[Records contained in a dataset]
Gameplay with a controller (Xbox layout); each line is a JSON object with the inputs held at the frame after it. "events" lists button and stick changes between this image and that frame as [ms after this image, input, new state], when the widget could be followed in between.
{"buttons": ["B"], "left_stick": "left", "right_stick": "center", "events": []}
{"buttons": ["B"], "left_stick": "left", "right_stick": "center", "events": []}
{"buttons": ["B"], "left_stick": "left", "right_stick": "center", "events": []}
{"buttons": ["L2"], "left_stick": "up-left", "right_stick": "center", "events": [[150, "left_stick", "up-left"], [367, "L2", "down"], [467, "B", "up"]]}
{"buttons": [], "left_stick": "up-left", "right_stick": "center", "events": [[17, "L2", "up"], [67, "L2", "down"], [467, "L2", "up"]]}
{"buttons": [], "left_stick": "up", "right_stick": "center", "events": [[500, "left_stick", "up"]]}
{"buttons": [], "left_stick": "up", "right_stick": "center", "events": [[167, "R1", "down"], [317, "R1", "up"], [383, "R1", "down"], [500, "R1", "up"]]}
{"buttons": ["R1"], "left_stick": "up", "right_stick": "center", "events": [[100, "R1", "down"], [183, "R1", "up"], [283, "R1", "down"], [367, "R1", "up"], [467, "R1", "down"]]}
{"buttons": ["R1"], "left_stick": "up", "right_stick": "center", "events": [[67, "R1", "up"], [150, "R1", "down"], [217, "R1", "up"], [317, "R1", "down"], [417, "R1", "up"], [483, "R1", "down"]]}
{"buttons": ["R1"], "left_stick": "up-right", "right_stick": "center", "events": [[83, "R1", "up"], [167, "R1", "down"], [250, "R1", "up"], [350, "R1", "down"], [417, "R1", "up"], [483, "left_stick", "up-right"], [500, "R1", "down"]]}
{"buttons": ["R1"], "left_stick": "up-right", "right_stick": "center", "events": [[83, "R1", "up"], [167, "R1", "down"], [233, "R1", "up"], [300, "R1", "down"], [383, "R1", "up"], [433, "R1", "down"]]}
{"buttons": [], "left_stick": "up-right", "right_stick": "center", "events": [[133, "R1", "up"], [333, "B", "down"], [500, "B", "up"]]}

To do: In the lines above, find each one with "buttons" and list it.

Output of the exercise:
{"buttons": ["B"], "left_stick": "left", "right_stick": "center", "events": []}
{"buttons": ["B"], "left_stick": "left", "right_stick": "center", "events": []}
{"buttons": ["B"], "left_stick": "left", "right_stick": "center", "events": []}
{"buttons": ["L2"], "left_stick": "up-left", "right_stick": "center", "events": [[150, "left_stick", "up-left"], [367, "L2", "down"], [467, "B", "up"]]}
{"buttons": [], "left_stick": "up-left", "right_stick": "center", "events": [[17, "L2", "up"], [67, "L2", "down"], [467, "L2", "up"]]}
{"buttons": [], "left_stick": "up", "right_stick": "center", "events": [[500, "left_stick", "up"]]}
{"buttons": [], "left_stick": "up", "right_stick": "center", "events": [[167, "R1", "down"], [317, "R1", "up"], [383, "R1", "down"], [500, "R1", "up"]]}
{"buttons": ["R1"], "left_stick": "up", "right_stick": "center", "events": [[100, "R1", "down"], [183, "R1", "up"], [283, "R1", "down"], [367, "R1", "up"], [467, "R1", "down"]]}
{"buttons": ["R1"], "left_stick": "up", "right_stick": "center", "events": [[67, "R1", "up"], [150, "R1", "down"], [217, "R1", "up"], [317, "R1", "down"], [417, "R1", "up"], [483, "R1", "down"]]}
{"buttons": ["R1"], "left_stick": "up-right", "right_stick": "center", "events": [[83, "R1", "up"], [167, "R1", "down"], [250, "R1", "up"], [350, "R1", "down"], [417, "R1", "up"], [483, "left_stick", "up-right"], [500, "R1", "down"]]}
{"buttons": ["R1"], "left_stick": "up-right", "right_stick": "center", "events": [[83, "R1", "up"], [167, "R1", "down"], [233, "R1", "up"], [300, "R1", "down"], [383, "R1", "up"], [433, "R1", "down"]]}
{"buttons": [], "left_stick": "up-right", "right_stick": "center", "events": [[133, "R1", "up"], [333, "B", "down"], [500, "B", "up"]]}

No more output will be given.